Sibley wrote that Harding even once railed against the prediction, telling Champney, “Power — glory — they make us all slaves, Marcia, slaves! They are killing my husband — they are killing me! The price is too great, Marcia, too cruel for us to have to pay!”
Florence Harding was devastated when her husband died, Sibley said. Like many might do after the loss of a loved one, Hall believes Harding was “searching for an explanation” about the death.
“Maybe she’s thinking, were the stars misaligned for him? Was this going to happen anyway, or could something have intervened and prevented it?”
Harding herself died without an answer. She outlived her husband for less than a year and a half, dying of renal failure on Nov. 21, 1924 at the age of 64. The circumstances of Harding’s own death were also predicted by Champney, who said Florence Harding would die a widow, “a result of an ailment of long standing.”
Hall sees similarities between Harding and her successor Nancy Reagan, who consulted with astrologer Joan Quigley to schedule Ronald Reagan’s calendar. Both first ladies suffered damage to their reputation, not only because of astrology, but because they were strong women who had influence in the White House, Hall said.
“Nancy Reagan was one of the strongest first ladies you could ever meet,” Hall said. “She would fight feverishly for her husband, and Florence is the same way. And for both of these women, that was seen in some quarters as a fault. But should it have been?”
Nancy Reagan sought Quigley’s astrological readings in the wake of the 1981 assassination attempt, terrified of another attack that could potentially prove fatal. When Reagan learned that Quigley had predicted March 30, 1981 would be a “dangerous day” for the president, according to her memoir “My Turn,” Nancy Reagan said: “Oh, my God. I could have stopped it!”
“They’re looking for what they could control, what they could have done differently — I think that’s very much a part of it,” Hall said. “It’s very hard especially for these public women to let go.”

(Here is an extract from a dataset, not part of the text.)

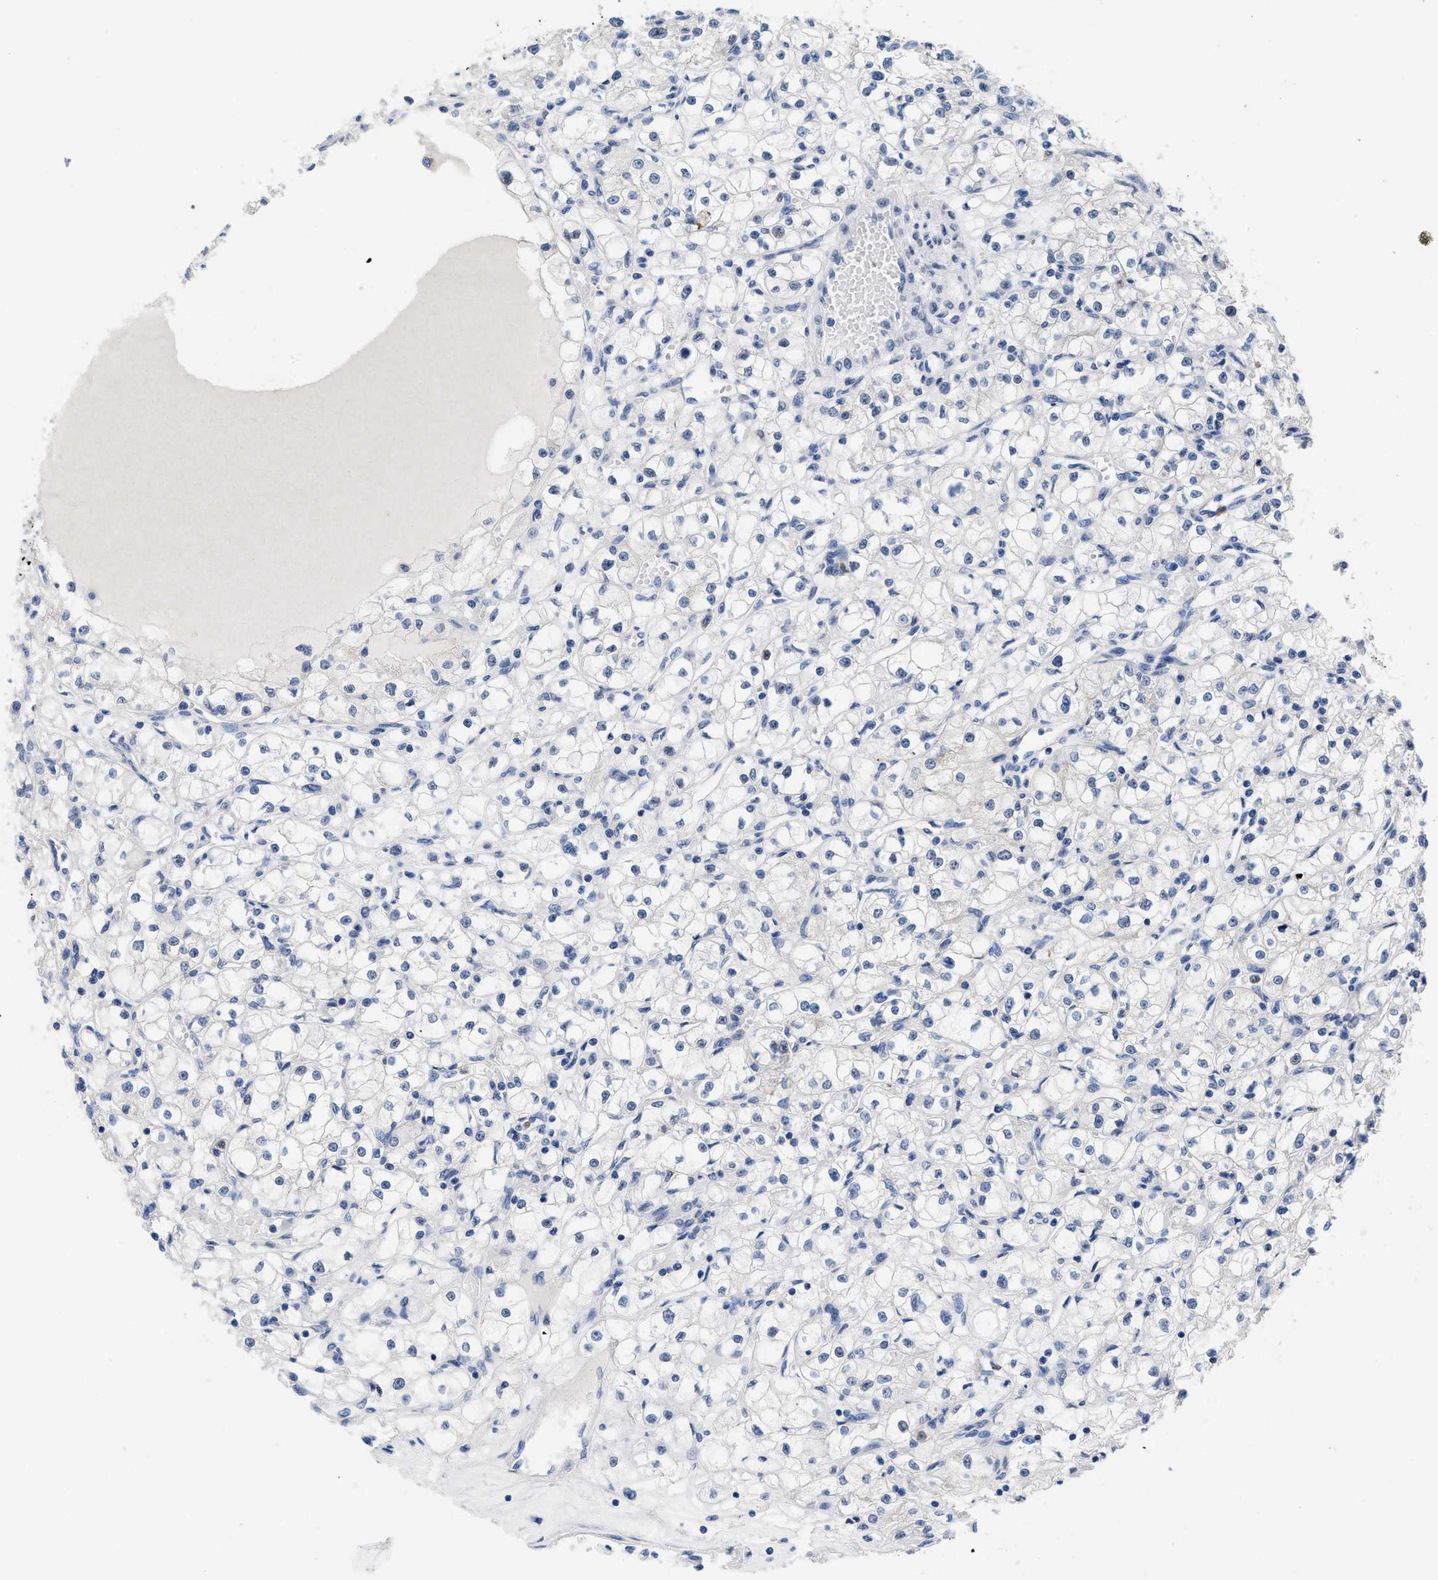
{"staining": {"intensity": "negative", "quantity": "none", "location": "none"}, "tissue": "renal cancer", "cell_type": "Tumor cells", "image_type": "cancer", "snomed": [{"axis": "morphology", "description": "Adenocarcinoma, NOS"}, {"axis": "topography", "description": "Kidney"}], "caption": "Immunohistochemistry (IHC) photomicrograph of neoplastic tissue: human renal cancer stained with DAB demonstrates no significant protein positivity in tumor cells. Nuclei are stained in blue.", "gene": "NFIX", "patient": {"sex": "male", "age": 56}}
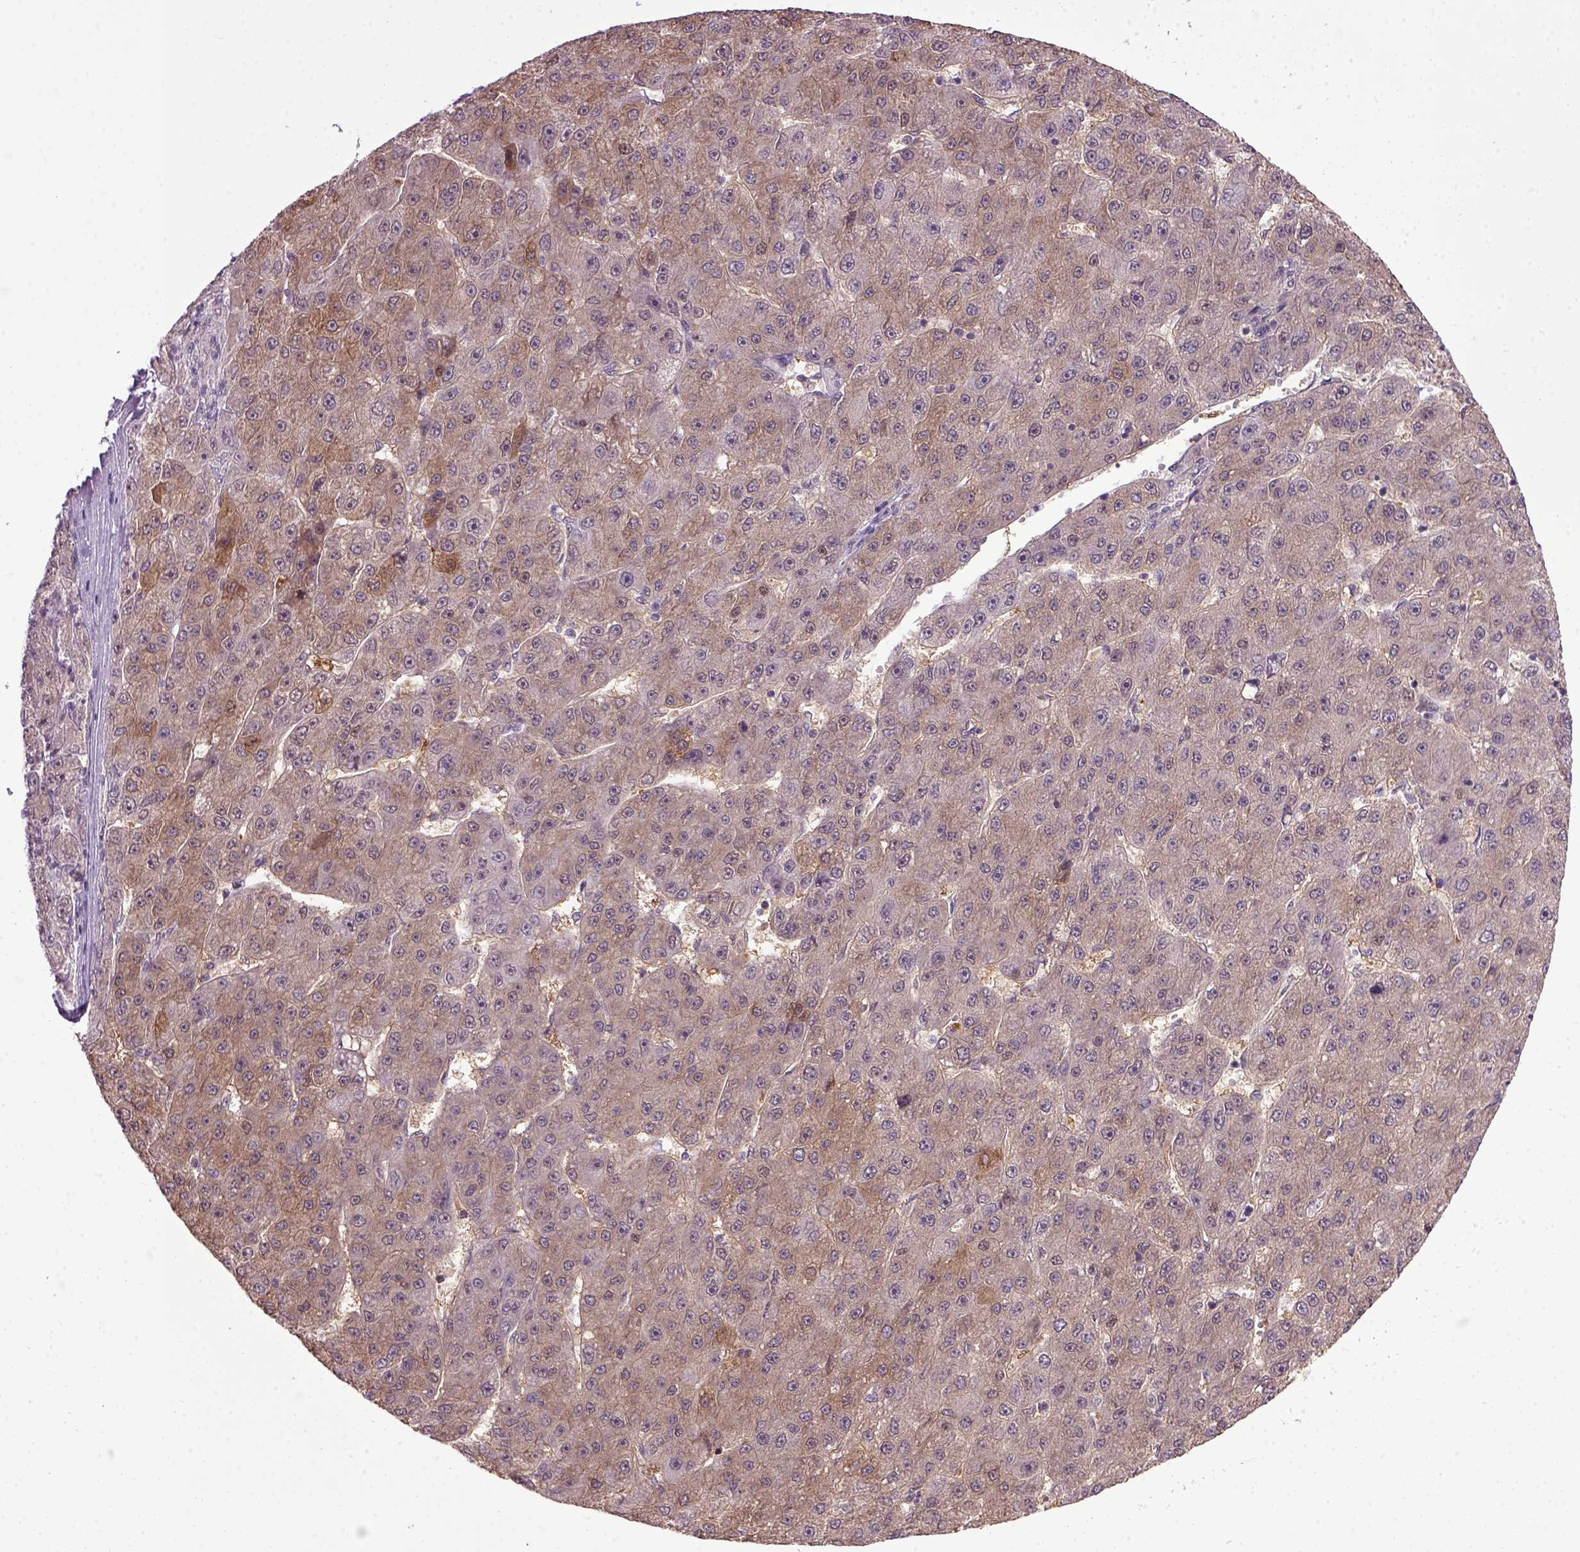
{"staining": {"intensity": "weak", "quantity": ">75%", "location": "cytoplasmic/membranous"}, "tissue": "liver cancer", "cell_type": "Tumor cells", "image_type": "cancer", "snomed": [{"axis": "morphology", "description": "Carcinoma, Hepatocellular, NOS"}, {"axis": "topography", "description": "Liver"}], "caption": "There is low levels of weak cytoplasmic/membranous staining in tumor cells of liver hepatocellular carcinoma, as demonstrated by immunohistochemical staining (brown color).", "gene": "RAB43", "patient": {"sex": "male", "age": 67}}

When visitors tour the Harding Home historic site in Marion, Ohio, Hall explains the Hardings were “just people” — albeit people in the public eye. Florence Harding’s search for answers in the stars shows her “human-ness” because it was a way she grappled with the loss of someone she loved, Hall said — a universal human experience.
“Don’t forget that they’re human, and human beings don’t often make sense with everything they do,” Hall said. “You cannot explain every single thing a person does.”